O Bicho

O Bicho

“Eu não sou um rato”, diz não muito convincentemente o roedor a si mesmo. Não importam os sinais, evidências tangíveis, a pedrada no olfato. “Não, eu não sou um rato.” Os movimentos tardios e imprecisos, as respostas lentas, um fugir da morte sem mudar o passo…, qual rato se porta entregue à lâmina, senão aquele que por ela foi colhido? Não um rato, não um bicho tão astuto, de sentidos aguçados, engenhosidade sem cálculo. Cálculo mesmo, só aquele no olfato.

O bicho que sou é outro. Não sei qual sou, mas não um rato. Um bicho que olha sem agir, um que mora em casulo. Vê tudo vestido em camisa de força, sem forças pra mover um músculo. Um bicho fraco de feição, de olhos embaçados, esbugalhados e tristes. Não sobe em árvores, não escala montanhas, nada nada em rio algum, apenas boia em Rio de Janeiro Verde. Oh bicho feio, feito faísca de foice e faca.

Que bicho é esse de verso na panturrilha? O bicho da ilha. O coró mor da casca do galho seco. Um sem tino, sem nexo, sem fronte nem testa, e fresta na nuca. Que festa! Dos calcanhares lhe calham narinas. As orelhas recusam sons, as dragas de luz em negros olhos assombram assombrações. Que bicho? Qual bicho? Que traço sarcástico, sacana, tomba o lombo no tombo mas não cai do pé na lama? Tem gosto amargo, tem bílis na boca, tem fel infeliz.

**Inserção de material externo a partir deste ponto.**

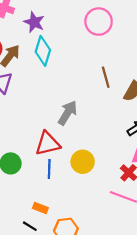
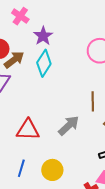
gray arrow: (68, 113) -> (69, 126), moved
red triangle: (48, 144) -> (28, 130), moved

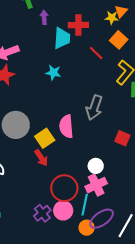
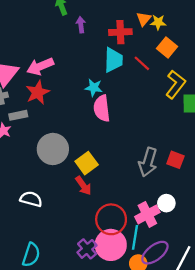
orange triangle: (121, 11) -> (144, 19), moved
cyan trapezoid: (62, 38) -> (113, 60), moved
gray arrow: (94, 108) -> (148, 162), moved
pink semicircle: (66, 126) -> (102, 108), moved
white circle: (96, 166) -> (166, 203), moved
pink circle: (63, 210) -> (111, 245), size x1.4

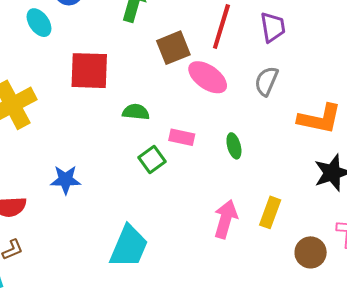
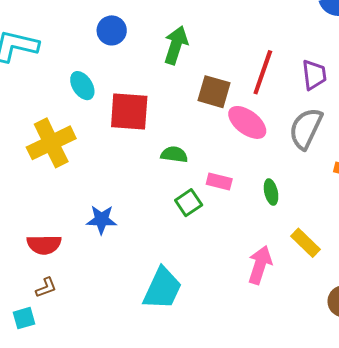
cyan ellipse: (39, 23) -> (82, 86), moved
brown square: (173, 48) -> (214, 92), turned 36
gray semicircle: (266, 81) -> (306, 128), size x1.4
yellow rectangle: (270, 212) -> (306, 243), moved, turned -68

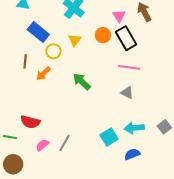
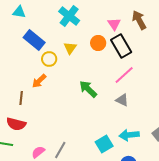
brown line: (25, 61) -> (21, 98), moved
pink line: (129, 67) -> (124, 75), turned -50
green arrow: (82, 82) -> (88, 89), moved
red semicircle: (30, 122) -> (16, 124), moved

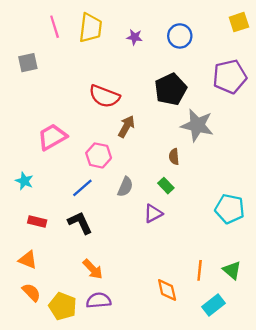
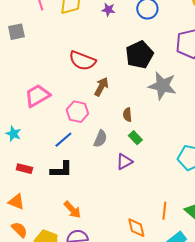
brown semicircle: (174, 157) -> (127, 115), moved
black L-shape: (80, 223) -> (61, 170), turned 115

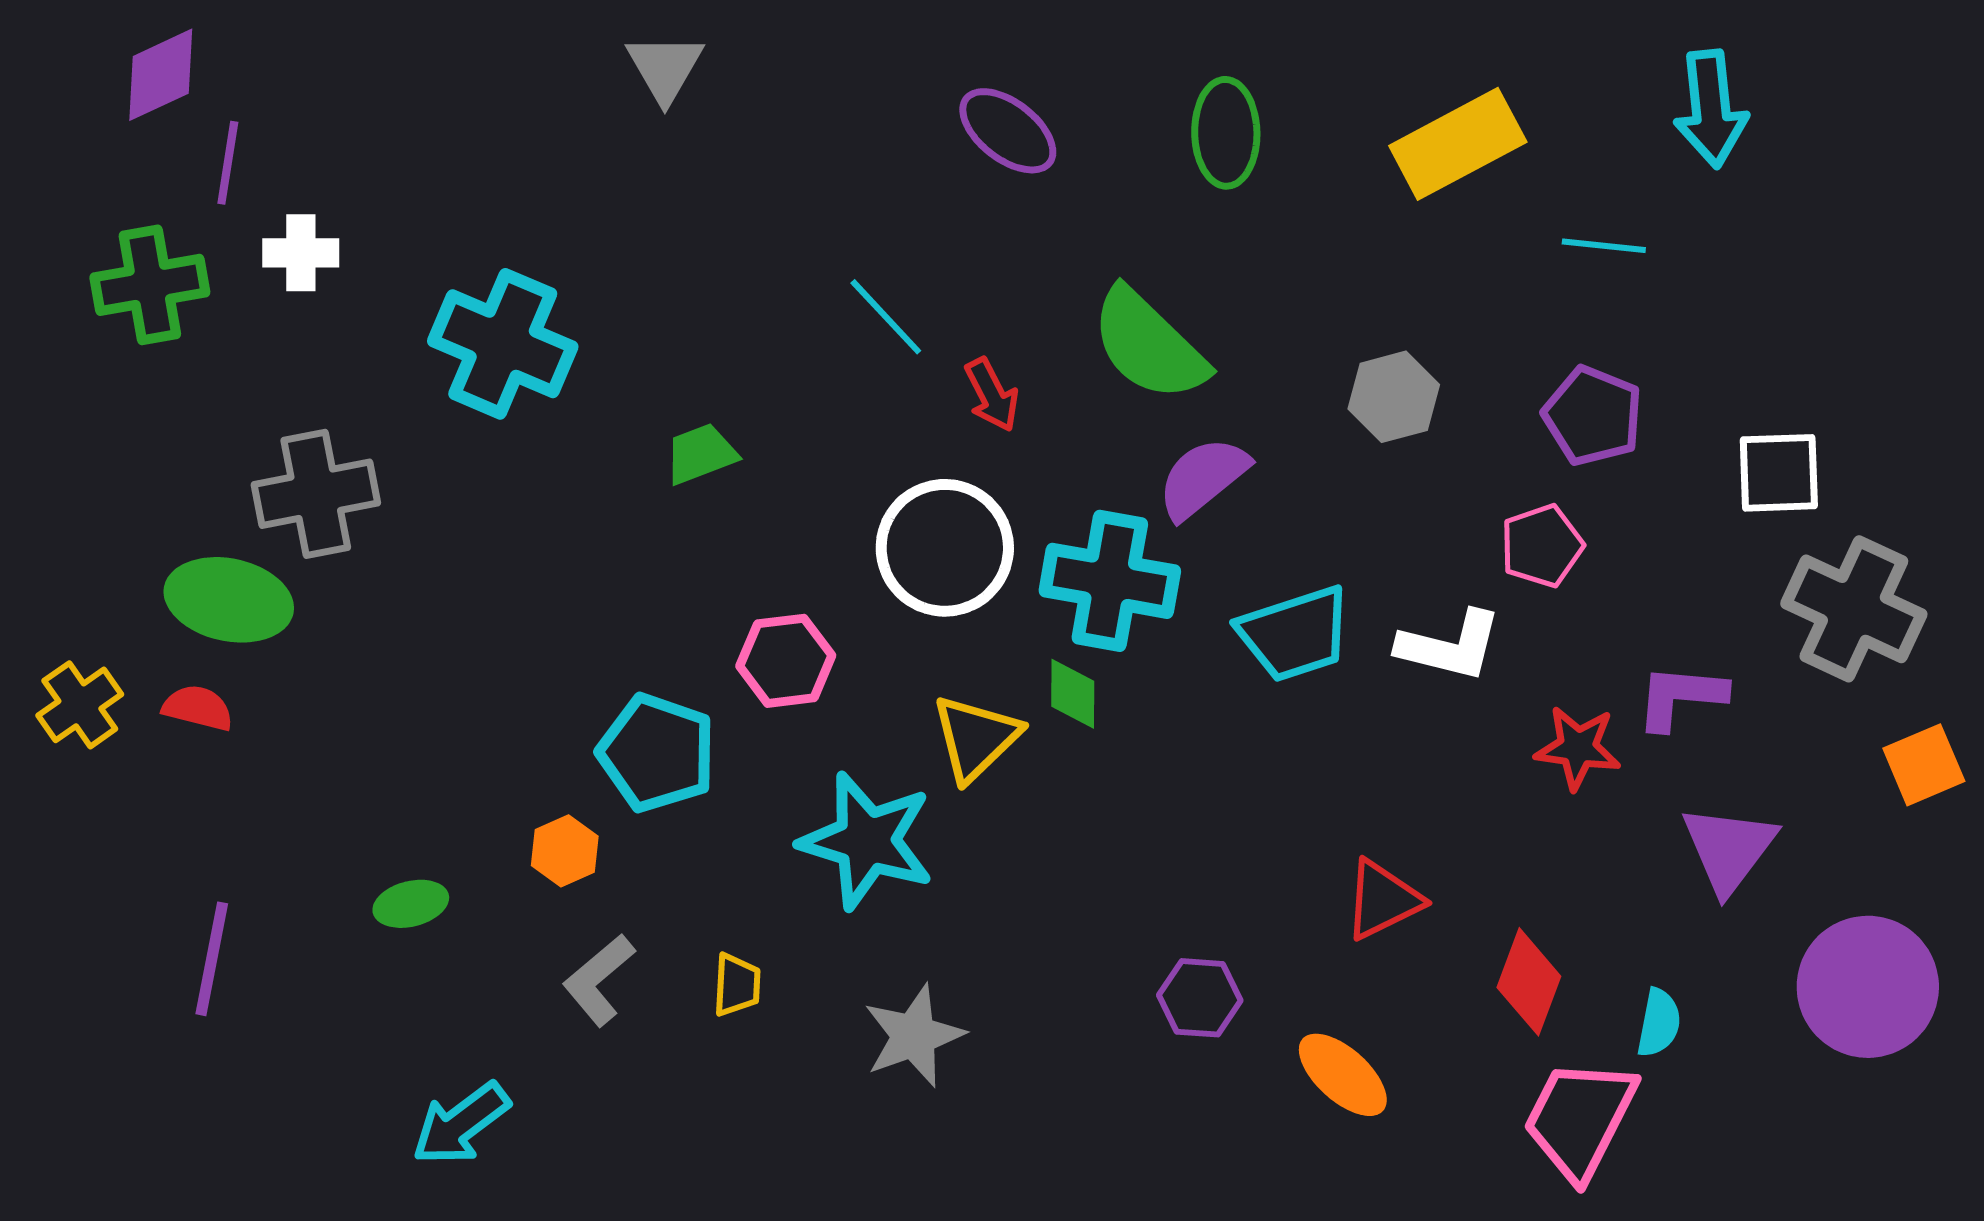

Um bico torto tem o bicho quase morto. Mira aqui, atira acolá, papo vazio. Que bicho, que bicho, hein? Olha aqui e diz pra mim, que bicho? Um que revolta entranhas em ondas de náu-seas. Não olha, nem vê, não ouve, nem lê. A cabra cega, os lobos somem, que bicho? Um bicho pretérito, partido de carcaça partida. É isso, é isso: carniça. É esse o bicho, e fim da missa.